[Stored data]
-- Opening Marker --

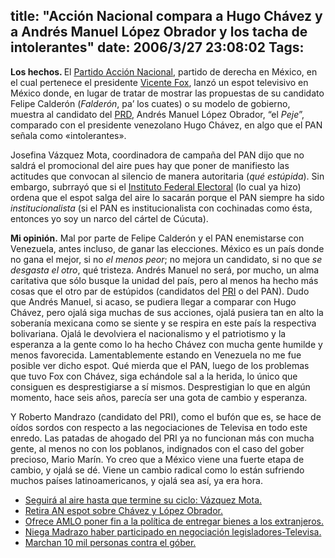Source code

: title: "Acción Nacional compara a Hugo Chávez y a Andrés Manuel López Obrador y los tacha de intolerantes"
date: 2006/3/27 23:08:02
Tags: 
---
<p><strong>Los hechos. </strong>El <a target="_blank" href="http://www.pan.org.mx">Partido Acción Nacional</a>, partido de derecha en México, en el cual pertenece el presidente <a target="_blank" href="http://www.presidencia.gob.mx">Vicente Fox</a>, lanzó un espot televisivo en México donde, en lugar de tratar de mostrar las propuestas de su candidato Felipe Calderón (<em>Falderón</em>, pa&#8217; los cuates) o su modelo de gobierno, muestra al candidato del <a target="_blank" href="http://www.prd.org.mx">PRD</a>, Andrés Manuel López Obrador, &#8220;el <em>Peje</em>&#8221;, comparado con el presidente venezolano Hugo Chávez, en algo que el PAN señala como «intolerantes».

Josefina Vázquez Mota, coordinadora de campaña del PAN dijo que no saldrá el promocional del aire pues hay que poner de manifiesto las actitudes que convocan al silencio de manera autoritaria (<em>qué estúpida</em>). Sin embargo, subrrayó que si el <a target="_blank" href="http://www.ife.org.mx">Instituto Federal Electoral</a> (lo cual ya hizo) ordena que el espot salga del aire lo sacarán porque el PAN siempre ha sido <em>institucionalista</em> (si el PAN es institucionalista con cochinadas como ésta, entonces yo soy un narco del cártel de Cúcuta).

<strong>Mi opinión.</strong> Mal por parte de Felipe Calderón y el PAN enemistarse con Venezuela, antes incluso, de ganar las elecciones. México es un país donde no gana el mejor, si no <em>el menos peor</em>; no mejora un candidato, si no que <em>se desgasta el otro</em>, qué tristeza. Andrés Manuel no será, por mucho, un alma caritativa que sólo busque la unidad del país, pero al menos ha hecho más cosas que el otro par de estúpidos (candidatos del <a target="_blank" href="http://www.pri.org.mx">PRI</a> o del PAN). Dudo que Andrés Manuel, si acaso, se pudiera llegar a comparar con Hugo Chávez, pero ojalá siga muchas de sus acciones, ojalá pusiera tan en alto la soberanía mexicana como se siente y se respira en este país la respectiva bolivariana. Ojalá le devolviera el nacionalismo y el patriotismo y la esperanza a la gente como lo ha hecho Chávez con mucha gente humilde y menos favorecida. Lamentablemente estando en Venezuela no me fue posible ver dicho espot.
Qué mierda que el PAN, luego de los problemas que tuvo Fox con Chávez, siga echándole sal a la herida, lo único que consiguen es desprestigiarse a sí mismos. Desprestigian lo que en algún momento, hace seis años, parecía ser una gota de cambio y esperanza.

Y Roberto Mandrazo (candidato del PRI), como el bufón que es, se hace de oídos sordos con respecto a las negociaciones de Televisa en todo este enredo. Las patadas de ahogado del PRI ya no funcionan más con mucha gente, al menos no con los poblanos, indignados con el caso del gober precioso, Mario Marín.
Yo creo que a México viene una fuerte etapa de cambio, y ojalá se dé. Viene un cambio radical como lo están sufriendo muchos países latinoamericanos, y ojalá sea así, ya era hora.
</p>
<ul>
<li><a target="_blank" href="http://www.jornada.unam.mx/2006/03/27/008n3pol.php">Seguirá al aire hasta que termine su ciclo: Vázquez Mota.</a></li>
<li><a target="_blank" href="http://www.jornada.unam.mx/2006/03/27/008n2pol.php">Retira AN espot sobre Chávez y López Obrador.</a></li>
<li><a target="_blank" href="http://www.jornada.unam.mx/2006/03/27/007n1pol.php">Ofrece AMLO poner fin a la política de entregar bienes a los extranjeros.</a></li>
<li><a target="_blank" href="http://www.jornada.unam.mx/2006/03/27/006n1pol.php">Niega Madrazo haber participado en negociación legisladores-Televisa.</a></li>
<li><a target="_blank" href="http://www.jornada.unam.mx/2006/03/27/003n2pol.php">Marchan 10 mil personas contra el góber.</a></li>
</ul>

-- Closing Marker --

__Exercise requirements__. Rewrite the items with every occurrence of "espot" changed to "spot", leaving everything else as it stands. Omit the pictures from your answer.

__Answer for the task__.
Source code

: title: "Acción Nacional compara a Hugo Chávez y a Andrés Manuel López Obrador y los tacha de intolerantes"
date: 2006/3/27 23:08:02
Tags: 
---
<p><strong>Los hechos. </strong>El <a target="_blank" href="http://www.pan.org.mx">Partido Acción Nacional</a>, partido de derecha en México, en el cual pertenece el presidente <a target="_blank" href="http://www.presidencia.gob.mx">Vicente Fox</a>, lanzó un spot televisivo en México donde, en lugar de tratar de mostrar las propuestas de su candidato Felipe Calderón (<em>Falderón</em>, pa&#8217; los cuates) o su modelo de gobierno, muestra al candidato del <a target="_blank" href="http://www.prd.org.mx">PRD</a>, Andrés Manuel López Obrador, &#8220;el <em>Peje</em>&#8221;, comparado con el presidente venezolano Hugo Chávez, en algo que el PAN señala como «intolerantes».

Josefina Vázquez Mota, coordinadora de campaña del PAN dijo que no saldrá el promocional del aire pues hay que poner de manifiesto las actitudes que convocan al silencio de manera autoritaria (<em>qué estúpida</em>). Sin embargo, subrrayó que si el <a target="_blank" href="http://www.ife.org.mx">Instituto Federal Electoral</a> (lo cual ya hizo) ordena que el spot salga del aire lo sacarán porque el PAN siempre ha sido <em>institucionalista</em> (si el PAN es institucionalista con cochinadas como ésta, entonces yo soy un narco del cártel de Cúcuta).

<strong>Mi opinión.</strong> Mal por parte de Felipe Calderón y el PAN enemistarse con Venezuela, antes incluso, de ganar las elecciones. México es un país donde no gana el mejor, si no <em>el menos peor</em>; no mejora un candidato, si no que <em>se desgasta el otro</em>, qué tristeza. Andrés Manuel no será, por mucho, un alma caritativa que sólo busque la unidad del país, pero al menos ha hecho más cosas que el otro par de estúpidos (candidatos del <a target="_blank" href="http://www.pri.org.mx">PRI</a> o del PAN). Dudo que Andrés Manuel, si acaso, se pudiera llegar a comparar con Hugo Chávez, pero ojalá siga muchas de sus acciones, ojalá pusiera tan en alto la soberanía mexicana como se siente y se respira en este país la respectiva bolivariana. Ojalá le devolviera el nacionalismo y el patriotismo y la esperanza a la gente como lo ha hecho Chávez con mucha gente humilde y menos favorecida. Lamentablemente estando en Venezuela no me fue posible ver dicho spot.
Qué mierda que el PAN, luego de los problemas que tuvo Fox con Chávez, siga echándole sal a la herida, lo único que consiguen es desprestigiarse a sí mismos. Desprestigian lo que en algún momento, hace seis años, parecía ser una gota de cambio y esperanza.

Y Roberto Mandrazo (candidato del PRI), como el bufón que es, se hace de oídos sordos con respecto a las negociaciones de Televisa en todo este enredo. Las patadas de ahogado del PRI ya no funcionan más con mucha gente, al menos no con los poblanos, indignados con el caso del gober precioso, Mario Marín.
Yo creo que a México viene una fuerte etapa de cambio, y ojalá se dé. Viene un cambio radical como lo están sufriendo muchos países latinoamericanos, y ojalá sea así, ya era hora.
</p>
<ul>
<li><a target="_blank" href="http://www.jornada.unam.mx/2006/03/27/008n3pol.php">Seguirá al aire hasta que termine su ciclo: Vázquez Mota.</a></li>
<li><a target="_blank" href="http://www.jornada.unam.mx/2006/03/27/008n2pol.php">Retira AN spot sobre Chávez y López Obrador.</a></li>
<li><a target="_blank" href="http://www.jornada.unam.mx/2006/03/27/007n1pol.php">Ofrece AMLO poner fin a la política de entregar bienes a los extranjeros.</a></li>
<li><a target="_blank" href="http://www.jornada.unam.mx/2006/03/27/006n1pol.php">Niega Madrazo haber participado en negociación legisladores-Televisa.</a></li>
<li><a target="_blank" href="http://www.jornada.unam.mx/2006/03/27/003n2pol.php">Marchan 10 mil personas contra el góber.</a></li>
</ul>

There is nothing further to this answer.